During this critical time, your obsession for making us your dive buddies can easily get out of hand. Or fin. You’ll be surprised to know that in our grouper society, we have a code of polite behavior: a grouper etiquette. It has worked for the last 11 million years since the Miocene epoch. We are not going to change our ways, no matter how many selfie sticks you throw at us.
So, for your own good (and ours) I’ll share with you the basics of grouper etiquette.
Consider this an inter-species wake-up call
1) Avoid aggressive diving
We are irresistible, I know.
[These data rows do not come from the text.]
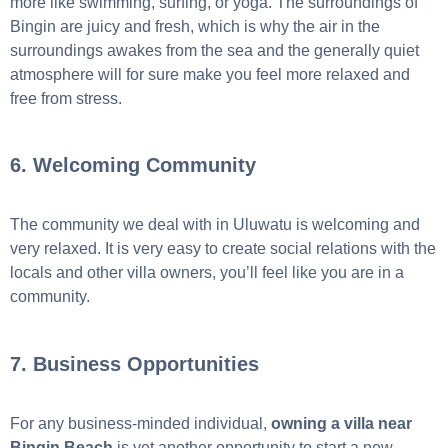
more like swimming, surfing, or yoga. The surroundings of
Bingin are juicy and fresh, which is why the air in the
surroundings awakes from the sea and the generally quiet
atmosphere will for sure make you feel more relaxed and
free from stress.
6. Welcoming Community
The community we deal with in Uluwatu is welcoming and
very relaxed. It is very easy to create social relations with the
locals and other villa owners, you’ll feel like you are in a
community.
7. Business Opportunities
For any business-minded individual,
owning a villa near
Bingin Beach
is yet another opportunity to start a new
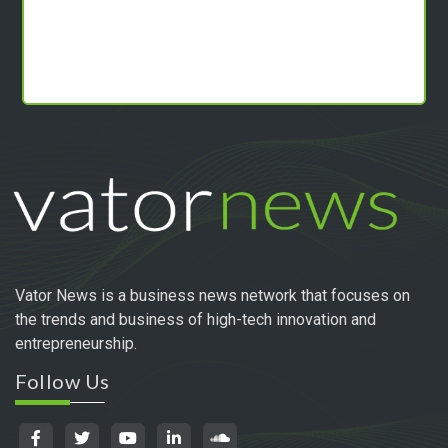
Vator News is a business news network that focuses on
the trends and business of high-tech innovation and
entrepreneurship.
Follow Us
But it’s rude and outright scary for us to see a diver approaching head on at full speed. I mean, when I see such locomotive divers, I pee my pants (If I could wear pants). We don’t follow Euclidean geometry. The shortest distance between you and me is not a straight line, but a soft curve. You should approach me gently, sideways. You’ll be surprised how close you can get to us. Obey this basic first rule of etiquette or you shall only see our tails.
2) Do not block the exit
Always give us a way out. Do you see where my head is? That means, if I decide to swim away from you in a jiffy, I’ll go towards where my head is pointing. So give me space or I might kick you in the gonads in my panic escape.
3) Do not chase after us
You might remember there was once a Jesus guy who said “let the children come to me”. It’s the same with us. You can get close to us, but for a photo portrait kind of close (when you do the citizen science project) don’t chase after us, of we’ll get the hell out of there. We’ll come up to check you out. Look, we are very curious. We like to pop up and ask you “Hello, What’s up? How’s it hanging? But, if you have a hose hanging in there, tuck it in. Come on, be a neat diver and don’t go around steamrolling the corals and the seabed. Not cool.
4) Do not feed us
We’ve worked out the whole year to look this magnificent for spawning season. We’ve done our yoga, eaten all the right foods. Yes, we might look a bit chubby to you but it’s the perfect kind of fat ass. Do you know how difficult it is to keep our spherical beauty? So don’t show up with hot dogs and who knows what. Feeding us breaks our delicate Rubenesque balance.
Remember, avoid aggressive diving, no blocking the exit, no chasing after us, and no giving us food.
I wish you a great diving experience. I’ll be watching you.